Здесь уместно по ассоциации вспомнить еще одну мою представительскую акцию на высоком уровне, хотя и относящуюся ко временам "второго моего пришествия" в Большой театр. [Силой обстоятельств я был дважды назначен директором Большого театра Союза ССР — второй раз в 1963 году. Мои друзья в шутку называли эту дату "вторым пришествием", это название и утвердилось в просторечье.] (Хочу предупредить, что я и впредь буду иногда отклоняться от хронологической последовательности описываемых событий в интересах композиционной стройности изложения.)
Итак, речь идет о событиях лета 1966 года, когда Советский Союз посетил президент Французской республики генерал де Голль.
В нашей стране де Голля принимали торжественно и вместе с тем сердечно, и не только на уровне руководства, но и в народе, где герой и организатор французского Сопротивления пользовался особой популярностью и любовью. Поэтому и для посещения четой де Голлей Большого театра был разработан распорядок, при котором москвичи могли бы свободно поприветствовать гостей на площади перед зданием театра.
Я был подробно проинструктирован о порядке предстоявшей встречи многоопытным Федором Федоровичем Молочковым — заведующим протокольным отделом МИД СССР.
Согласно утвержденному протоколу, чета де Голль должна была подъехать на автомобиле к главному подъезду театра, где гости ответили бы на приветствия собравшихся москвичей с высоты ступеней знаменитой колоннады. Затем они должны были войти в нижнее фойе, подняться по парадной лестнице и в верхнем фойе встретиться с советскими руководителями во главе с Л. И. Брежневым, после чего, по окончании взаимных представлений, всем вместе занять места в Центральной ложе.
Мне и Молочкову было предписано встретить де Голля и его супругу у колонн, а далее — уже мне одному — ввести их в верхнее фойе и проводить до центральной ложи, после чего стушеваться, предоставив дальнейший ритуал встречи советскому руководству вкупе со службой охраны.
На практике все оказалось не столь стройным, как это было прописано в диспозиции. Невольно припомнилось: — Die erste Kolonne marschiert, die zweite Kolonne marschiert!..
Начать с того, что на площади собралось огромное число приветствующих, исчисляемое не сотнями даже, а тысячами. Поэтому автомобиль с де Голлями захлебнулся в плотной толпе и окончательно застрял, за добрый десяток метров не доезжая до заветных колонн. И тут же из него сразу вылез сам генерал и с высоты своего роста стал дружески простирать свои руки-грабли во все стороны, стремясь ответить на рукопожатия возможно большего количества людей, оказавшихся в непосредственной близости от вынужденной "посадки" его автомобиля. Образовалась пробка, водоворот, в котором сразу же затерялась его малорослая жена, которую на первых порах никто не приметил в бурлящей толпе.
Стоя на ступенях колоннады, я увидел критическое положение, в которое попала эта маленькая пожилая женщина, — ее вращало и кидало в бурных волнах людского моря, эпицентром которых был ее приметный муж. С криком "Пропустите ее — это мадам де Голль!" я, подобно пловцу, стремящемуся на помощь утопающему, стал изо всех сил продираться к ней. До сих пор не понимаю, как мне удалось тогда в считанные секунды добраться до нее и за локоть вытащить на спасительные ступени. Одновременно и Ф. Ф. Молочков вывел туда же самого де Голля, и все мы воссоединились наконец согласно диспозиции в нижнем фойе.

● Что нужно сделать: Верните без изменений часть отрывка о визите де Голля в Большой театр, начиная со слов «Итак, речь идет» и заканчивая словами «отделом МИД СССР.» включительно.

Ограничивающие рамки с ключевыми точками:
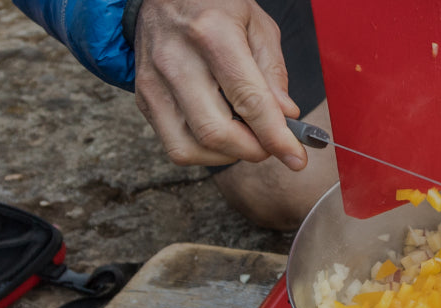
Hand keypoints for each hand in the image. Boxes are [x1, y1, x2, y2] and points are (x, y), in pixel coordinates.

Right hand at [133, 0, 307, 169]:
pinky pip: (175, 145)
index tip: (296, 159)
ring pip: (191, 148)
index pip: (248, 100)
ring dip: (228, 154)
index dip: (276, 136)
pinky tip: (220, 128)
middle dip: (253, 150)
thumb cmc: (214, 5)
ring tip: (245, 133)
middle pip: (216, 133)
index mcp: (213, 34)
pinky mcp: (144, 97)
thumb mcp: (257, 24)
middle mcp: (177, 60)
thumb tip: (286, 117)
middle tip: (271, 142)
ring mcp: (154, 82)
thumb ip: (273, 72)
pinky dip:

● Решение ниже:
Итак, речь идет о событиях лета 1966 года, когда Советский Союз посетил президент Французской республики генерал де Голль.
В нашей стране де Голля принимали торжественно и вместе с тем сердечно, и не только на уровне руководства, но и в народе, где герой и организатор французского Сопротивления пользовался особой популярностью и любовью. Поэтому и для посещения четой де Голлей Большого театра был разработан распорядок, при котором москвичи могли бы свободно поприветствовать гостей на площади перед зданием театра.
Я был подробно проинструктирован о порядке предстоявшей встречи многоопытным Федором Федоровичем Молочковым — заведующим протокольным отделом МИД СССР.